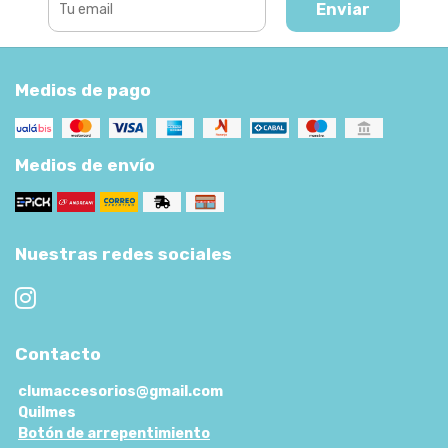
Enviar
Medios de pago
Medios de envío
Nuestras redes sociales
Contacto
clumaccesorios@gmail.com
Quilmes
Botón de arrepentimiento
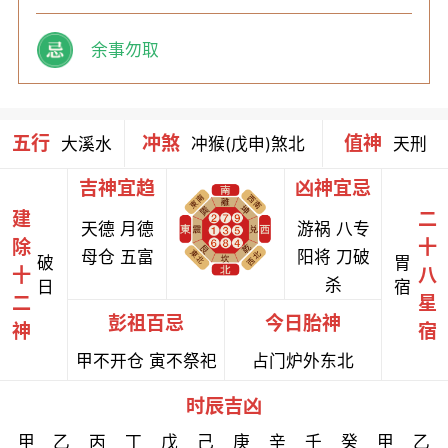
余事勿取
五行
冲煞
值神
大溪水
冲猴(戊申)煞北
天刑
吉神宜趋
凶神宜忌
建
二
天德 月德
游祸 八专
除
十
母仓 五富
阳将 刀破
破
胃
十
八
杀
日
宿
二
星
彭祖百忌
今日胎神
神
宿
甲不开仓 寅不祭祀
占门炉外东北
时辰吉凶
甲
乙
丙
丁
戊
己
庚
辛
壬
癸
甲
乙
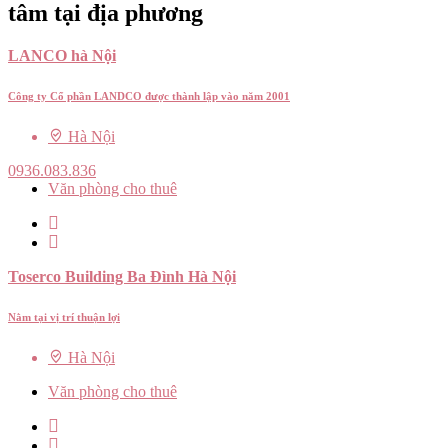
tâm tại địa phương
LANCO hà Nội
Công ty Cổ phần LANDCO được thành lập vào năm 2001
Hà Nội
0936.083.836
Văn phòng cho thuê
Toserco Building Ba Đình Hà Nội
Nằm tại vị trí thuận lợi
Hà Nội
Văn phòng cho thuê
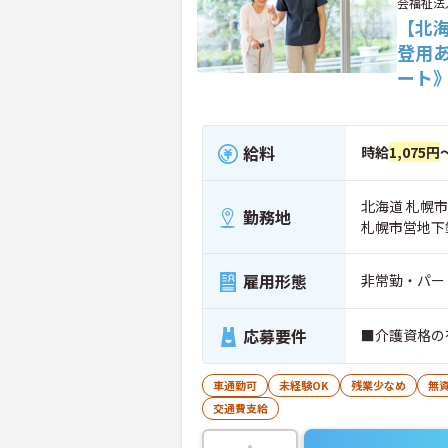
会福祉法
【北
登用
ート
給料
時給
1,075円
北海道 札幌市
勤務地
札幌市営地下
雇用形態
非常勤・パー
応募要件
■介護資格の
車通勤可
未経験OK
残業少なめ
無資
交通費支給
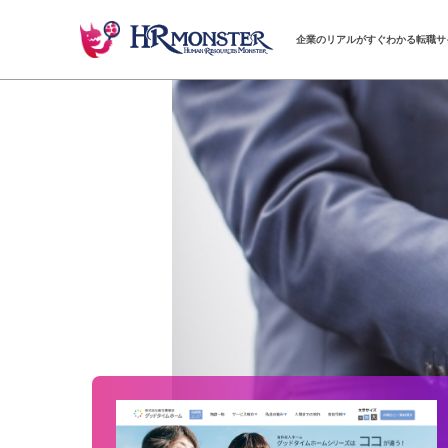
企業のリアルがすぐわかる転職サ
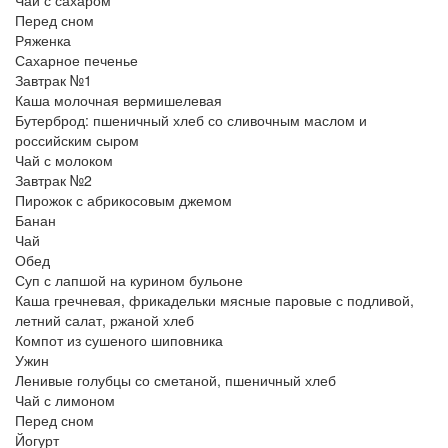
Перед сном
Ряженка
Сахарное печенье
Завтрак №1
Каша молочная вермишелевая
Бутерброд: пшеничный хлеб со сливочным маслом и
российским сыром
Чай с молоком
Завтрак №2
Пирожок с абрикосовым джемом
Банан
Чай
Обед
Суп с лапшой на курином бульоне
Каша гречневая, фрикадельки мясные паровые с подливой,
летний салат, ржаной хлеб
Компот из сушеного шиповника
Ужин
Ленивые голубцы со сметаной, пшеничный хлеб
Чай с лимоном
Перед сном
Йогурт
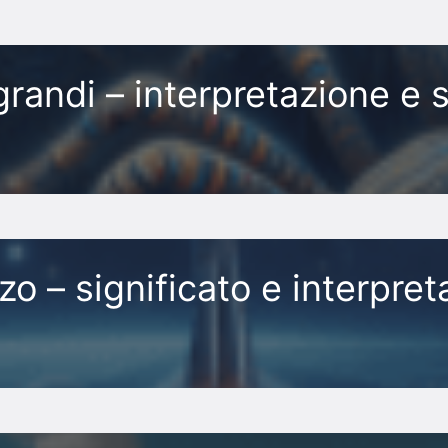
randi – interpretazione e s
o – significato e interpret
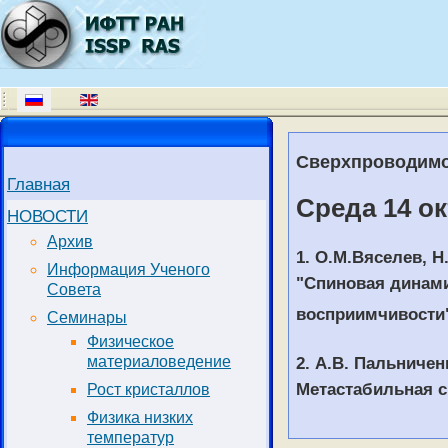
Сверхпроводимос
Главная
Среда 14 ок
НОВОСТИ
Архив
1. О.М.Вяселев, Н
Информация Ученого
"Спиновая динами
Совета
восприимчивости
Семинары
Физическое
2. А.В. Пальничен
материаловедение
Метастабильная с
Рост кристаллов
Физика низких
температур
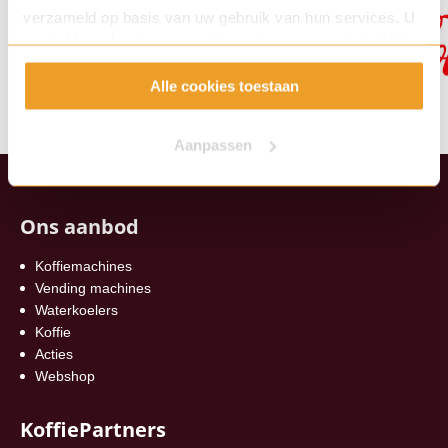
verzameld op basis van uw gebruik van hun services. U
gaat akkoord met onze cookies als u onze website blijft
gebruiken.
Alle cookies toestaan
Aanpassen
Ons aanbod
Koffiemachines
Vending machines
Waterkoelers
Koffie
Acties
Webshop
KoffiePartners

....................

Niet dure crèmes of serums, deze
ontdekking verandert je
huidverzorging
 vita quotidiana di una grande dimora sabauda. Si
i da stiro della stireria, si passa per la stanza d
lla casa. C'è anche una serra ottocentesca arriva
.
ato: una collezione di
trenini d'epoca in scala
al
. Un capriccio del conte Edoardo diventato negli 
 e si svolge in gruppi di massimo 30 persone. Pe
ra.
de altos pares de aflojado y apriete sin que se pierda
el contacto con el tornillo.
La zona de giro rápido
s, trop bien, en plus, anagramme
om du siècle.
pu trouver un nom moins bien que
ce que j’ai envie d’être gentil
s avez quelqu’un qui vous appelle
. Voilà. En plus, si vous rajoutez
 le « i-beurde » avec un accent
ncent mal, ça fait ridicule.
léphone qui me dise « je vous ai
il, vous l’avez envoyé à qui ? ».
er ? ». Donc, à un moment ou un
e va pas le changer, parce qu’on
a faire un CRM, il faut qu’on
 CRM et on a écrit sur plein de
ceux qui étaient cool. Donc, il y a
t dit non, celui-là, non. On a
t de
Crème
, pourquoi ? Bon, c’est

....................

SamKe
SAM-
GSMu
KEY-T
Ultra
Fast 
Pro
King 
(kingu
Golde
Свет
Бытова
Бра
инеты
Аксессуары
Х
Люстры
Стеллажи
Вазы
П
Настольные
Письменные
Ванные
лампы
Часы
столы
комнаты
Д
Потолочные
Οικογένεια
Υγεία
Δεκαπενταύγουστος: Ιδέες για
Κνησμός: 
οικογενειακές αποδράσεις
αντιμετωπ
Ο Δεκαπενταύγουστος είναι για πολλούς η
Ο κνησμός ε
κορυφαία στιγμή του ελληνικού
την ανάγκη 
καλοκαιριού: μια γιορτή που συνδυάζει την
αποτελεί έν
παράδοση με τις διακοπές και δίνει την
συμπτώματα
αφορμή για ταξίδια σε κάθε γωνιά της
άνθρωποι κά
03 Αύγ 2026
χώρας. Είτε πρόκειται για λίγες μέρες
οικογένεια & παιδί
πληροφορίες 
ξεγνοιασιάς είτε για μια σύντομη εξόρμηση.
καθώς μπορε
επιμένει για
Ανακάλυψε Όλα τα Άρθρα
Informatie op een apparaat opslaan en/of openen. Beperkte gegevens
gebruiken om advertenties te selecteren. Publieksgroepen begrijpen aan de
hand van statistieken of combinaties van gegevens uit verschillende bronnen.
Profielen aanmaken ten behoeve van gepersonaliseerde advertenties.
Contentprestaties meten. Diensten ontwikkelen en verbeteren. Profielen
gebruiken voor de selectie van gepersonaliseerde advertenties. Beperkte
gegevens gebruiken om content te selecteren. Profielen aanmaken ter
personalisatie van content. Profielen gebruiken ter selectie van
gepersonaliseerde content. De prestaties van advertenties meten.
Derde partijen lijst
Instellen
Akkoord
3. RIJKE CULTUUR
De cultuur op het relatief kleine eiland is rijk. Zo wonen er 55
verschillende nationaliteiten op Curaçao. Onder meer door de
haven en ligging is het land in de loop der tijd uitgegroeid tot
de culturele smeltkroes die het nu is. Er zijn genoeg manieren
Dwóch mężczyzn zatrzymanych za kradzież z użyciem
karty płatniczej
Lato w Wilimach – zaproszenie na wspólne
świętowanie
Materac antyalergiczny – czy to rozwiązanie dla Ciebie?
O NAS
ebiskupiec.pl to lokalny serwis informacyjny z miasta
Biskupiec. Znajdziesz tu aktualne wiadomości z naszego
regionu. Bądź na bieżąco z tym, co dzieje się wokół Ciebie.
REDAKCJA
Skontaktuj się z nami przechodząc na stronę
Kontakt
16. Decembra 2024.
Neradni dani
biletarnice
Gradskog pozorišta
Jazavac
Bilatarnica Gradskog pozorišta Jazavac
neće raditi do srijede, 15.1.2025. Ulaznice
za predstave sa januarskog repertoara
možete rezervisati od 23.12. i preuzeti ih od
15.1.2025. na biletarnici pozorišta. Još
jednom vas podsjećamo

....................

» **WHAT THE TASK ASKS**
Take every line from the data above that holds "Gradskog" and copy it out.

» **FINISHED EXERCISE**
Gradskog pozorišta
Bilatarnica Gradskog pozorišta Jazavac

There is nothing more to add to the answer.